Suggestiva infine l'ipotesi, avanzata da C. Gasparri, di una
correlazione tra l'Hestia e la peplophoros della collezione
Ludovisi (Palma in GIULIANO [1983], vol. I, 5, p. 185, n. 78, con
altra bibliografia), che fa anch'essa la sua comparsa nei primi
anni Trenta del XVII secolo negli inventari di famiglia, insieme
con un pendant costituito dalla replica oggi a Copenhagen. La
peplophoros proveniva con tutta probabilità dall'area
della Villa Ludovisi presso Porta Pinciana, che - com'è
noto - sorgeva sopra l'antico complesso degli Horti Sallustiani,
e non si può escludere che in origine anche l'Hestia
potesse aver fatto parte di un'antica "galleria" di figure affini
tra loro come stile e iconografia nell'area pinciana di
pertinenza imperiale, e che dopo la scoperta, magari in
prossimità della statua già accolta nella raccolta
Ludovisi, venisse ceduta ai Giustiniani, con i quali la famiglia
del "cardinal padrone" intratteneva amichevoli rapporti. Tale
proposta sembra aprire cautamente uno spiraglio sul buio che
tuttora avvolge le origini di questa statua che peraltro nella
Roma seicentesca dovette favorire un forte recupero d'interesse e
la successiva riflessione sulla figura muliebre ammantata nel
peplo, così vicina alla concezione dell'antico promossa
dalla chiesa e ai principi formativi della cultura antiquaria
diffusa nel corso del XVII secolo.
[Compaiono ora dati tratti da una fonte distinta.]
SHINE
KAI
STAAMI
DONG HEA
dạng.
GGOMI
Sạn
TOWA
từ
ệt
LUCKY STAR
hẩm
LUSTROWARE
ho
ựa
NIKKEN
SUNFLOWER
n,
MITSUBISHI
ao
Va detto tuttavia che
già alla fine del Cinquecento una testa analoga a quella
della Hestia, oggi a Berlino in proprietà privata
(TÖLLE KASTENBEIN [1986], pp. 34 ss., n. 51e, tav. 45;
SISMONDO RIDGWAY [1988], p. 525), all'epoca a Roma presso la
raccolta Garimberti (BROWN-LORENZONI [1993], p. 205, fig. 67), fu
apprezzata per le sue caratteristiche formali, sebbene rilavorata
per adattarla come ritratto di Antinoo, data la forte struttura
del mento e la ricca capigliatura sulla fronte: il disegno del
Ciacconius (Roma, Biblioteca Angelica, ms. 1564, fol. 199v: cfr.
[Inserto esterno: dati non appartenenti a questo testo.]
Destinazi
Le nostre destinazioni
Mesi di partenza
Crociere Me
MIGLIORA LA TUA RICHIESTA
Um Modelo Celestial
GASPARRI-UBALDELLI [1991], pp. 57 ss.) che di essa rimane,
attesta il precoce risvegliarsi di un'attenzione nei confronti di
queste manifestazioni stilistiche di epoca severa da parte di
eruditi e collezionisti, che indubbiamente dovette preparare la
via alle ricerche e agli studi sviluppatisi nel secolo
successivo. (Sul tema, vedi anche ROMA [2000a], sub cat. XV, 42,
con la menzione di un altro esemplare di peplophoros noto a Roma
nel palazzo-giardino Soderini). La grande statua di Hestia
passò per acquisto dai Giustiniani ai Torlonia nel corso
dell'Ottocento; portata nel palazzo alla Lungara dove fu
allestito il celebre museo di scultura descritto dal Visconti, vi
rimase fino a quando nella seconda metà del XX secolo fu
trasferita nella Villa Albani, da dove uscì nei primi anni
Novanta per essere collocata nel cortile del palazzo di famiglia,
ex Giraud, su via della Conciliazione.